Microphysics in the gamma ray burst central engine

TL;DR

This paper models the microphysics of a gamma ray burst central engine, focusing on the accretion torus, nuclear reactions, neutrino flux, and nucleosynthesis, to better understand the engine's structure and observable signatures.

Contribution

It introduces a self-consistent relativistic MHD model with an advanced nuclear equation of state for GRB engines, including nucleosynthesis and energy transfer mechanisms.

Findings

Detailed structure of the accretion torus and winds

Neutrino flux estimates from nuclear reactions

Potential signatures of radioactive decay in GRB signals

Abstract

We calculate the structure and evolution of a gamma ray burst central engine where an accreting torus has formed around the newly born black hole. We study the general relativistic,MHD models and we self-consistently incorporate the nuclear equation of state. The latter accounts for the degeneracy of relativistic electrons, protons, and neutrons, and is used in the dynamical simulation, instead of a standard polytropic -law.
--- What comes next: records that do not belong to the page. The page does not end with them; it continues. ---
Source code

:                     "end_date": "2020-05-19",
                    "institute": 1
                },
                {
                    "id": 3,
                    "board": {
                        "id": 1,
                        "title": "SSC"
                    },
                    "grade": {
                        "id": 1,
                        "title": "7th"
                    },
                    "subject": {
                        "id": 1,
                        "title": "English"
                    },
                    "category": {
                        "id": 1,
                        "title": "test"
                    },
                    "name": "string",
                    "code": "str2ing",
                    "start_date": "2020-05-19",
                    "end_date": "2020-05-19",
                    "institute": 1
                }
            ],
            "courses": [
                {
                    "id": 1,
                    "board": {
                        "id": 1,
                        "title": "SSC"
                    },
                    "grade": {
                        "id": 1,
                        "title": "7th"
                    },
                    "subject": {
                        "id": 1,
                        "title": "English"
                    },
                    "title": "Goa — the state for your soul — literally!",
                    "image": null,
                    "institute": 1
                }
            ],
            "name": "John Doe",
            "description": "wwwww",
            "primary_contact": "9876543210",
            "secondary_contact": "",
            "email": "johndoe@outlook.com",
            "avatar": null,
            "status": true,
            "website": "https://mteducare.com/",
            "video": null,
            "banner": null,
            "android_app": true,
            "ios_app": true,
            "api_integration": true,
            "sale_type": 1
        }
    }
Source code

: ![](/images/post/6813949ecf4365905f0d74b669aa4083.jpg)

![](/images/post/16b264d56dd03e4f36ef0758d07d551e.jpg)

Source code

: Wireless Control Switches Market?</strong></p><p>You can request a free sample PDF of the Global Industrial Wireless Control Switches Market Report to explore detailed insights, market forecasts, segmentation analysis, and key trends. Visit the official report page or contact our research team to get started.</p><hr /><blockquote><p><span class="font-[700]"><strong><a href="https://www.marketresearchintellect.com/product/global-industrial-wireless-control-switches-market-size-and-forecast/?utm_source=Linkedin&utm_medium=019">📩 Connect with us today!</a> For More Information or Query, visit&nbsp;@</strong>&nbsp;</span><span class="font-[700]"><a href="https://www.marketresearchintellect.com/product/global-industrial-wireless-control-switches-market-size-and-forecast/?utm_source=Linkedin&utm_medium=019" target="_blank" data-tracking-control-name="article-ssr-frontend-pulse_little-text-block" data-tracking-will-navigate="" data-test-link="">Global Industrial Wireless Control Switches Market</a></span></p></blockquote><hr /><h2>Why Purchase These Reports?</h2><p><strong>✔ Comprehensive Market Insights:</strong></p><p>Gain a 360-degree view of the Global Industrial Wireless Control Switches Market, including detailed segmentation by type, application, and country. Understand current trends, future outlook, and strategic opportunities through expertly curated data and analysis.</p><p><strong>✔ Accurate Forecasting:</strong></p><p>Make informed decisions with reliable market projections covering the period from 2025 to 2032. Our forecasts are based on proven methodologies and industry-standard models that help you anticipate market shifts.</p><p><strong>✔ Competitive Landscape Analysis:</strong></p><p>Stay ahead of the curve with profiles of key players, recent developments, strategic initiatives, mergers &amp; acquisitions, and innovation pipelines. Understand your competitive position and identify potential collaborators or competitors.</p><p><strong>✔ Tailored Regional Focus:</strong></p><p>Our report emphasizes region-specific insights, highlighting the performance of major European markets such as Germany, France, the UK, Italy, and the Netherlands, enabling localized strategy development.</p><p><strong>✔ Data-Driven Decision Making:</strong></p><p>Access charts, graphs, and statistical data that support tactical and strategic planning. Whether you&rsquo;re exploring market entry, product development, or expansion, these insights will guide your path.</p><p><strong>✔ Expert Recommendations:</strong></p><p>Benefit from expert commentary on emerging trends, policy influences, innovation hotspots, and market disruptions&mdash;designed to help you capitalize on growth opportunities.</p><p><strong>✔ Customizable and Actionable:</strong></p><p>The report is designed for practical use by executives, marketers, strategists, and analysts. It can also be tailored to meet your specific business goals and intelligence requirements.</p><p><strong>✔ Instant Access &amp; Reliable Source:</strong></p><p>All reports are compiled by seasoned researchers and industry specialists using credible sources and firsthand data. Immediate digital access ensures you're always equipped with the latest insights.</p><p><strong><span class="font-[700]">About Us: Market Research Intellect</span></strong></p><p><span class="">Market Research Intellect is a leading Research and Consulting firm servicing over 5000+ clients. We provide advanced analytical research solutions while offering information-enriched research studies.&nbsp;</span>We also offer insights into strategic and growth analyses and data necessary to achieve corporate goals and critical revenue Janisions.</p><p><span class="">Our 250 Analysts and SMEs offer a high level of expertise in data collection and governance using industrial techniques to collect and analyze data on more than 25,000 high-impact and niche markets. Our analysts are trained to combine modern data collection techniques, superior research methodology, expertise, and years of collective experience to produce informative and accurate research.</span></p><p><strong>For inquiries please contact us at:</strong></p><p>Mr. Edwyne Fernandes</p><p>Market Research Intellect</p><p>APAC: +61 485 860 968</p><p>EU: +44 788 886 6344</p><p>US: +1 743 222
The EOS provides the conditions for the nuclear pressure in the function of density and temperature, which evolve with time according to the conservative MHD scheme. We analyze the structure of the torus and outflowing winds, and compute the neutrino flux emitted through the nuclear reactions balance in the dense and hot matter. We also estimate the rate of transfer of the black hole rotational energy to the bipolar jets. Finally, we elaborate on the nucleosynthesis of heavy elements in the accretion flow and the wind, through computations of the thermonuclear reaction network. We discuss the possible signatures of the radioactive elements decay in the accretion flow. We suggest that further detailed modeling of the accretion flow in GRB engine, together with its microphysics, may be a valuable tool to constrain the black hole mass and spin. It can be complementary to the gravitational wave analysis, if the waves are detected with an electromagnetic counterpart.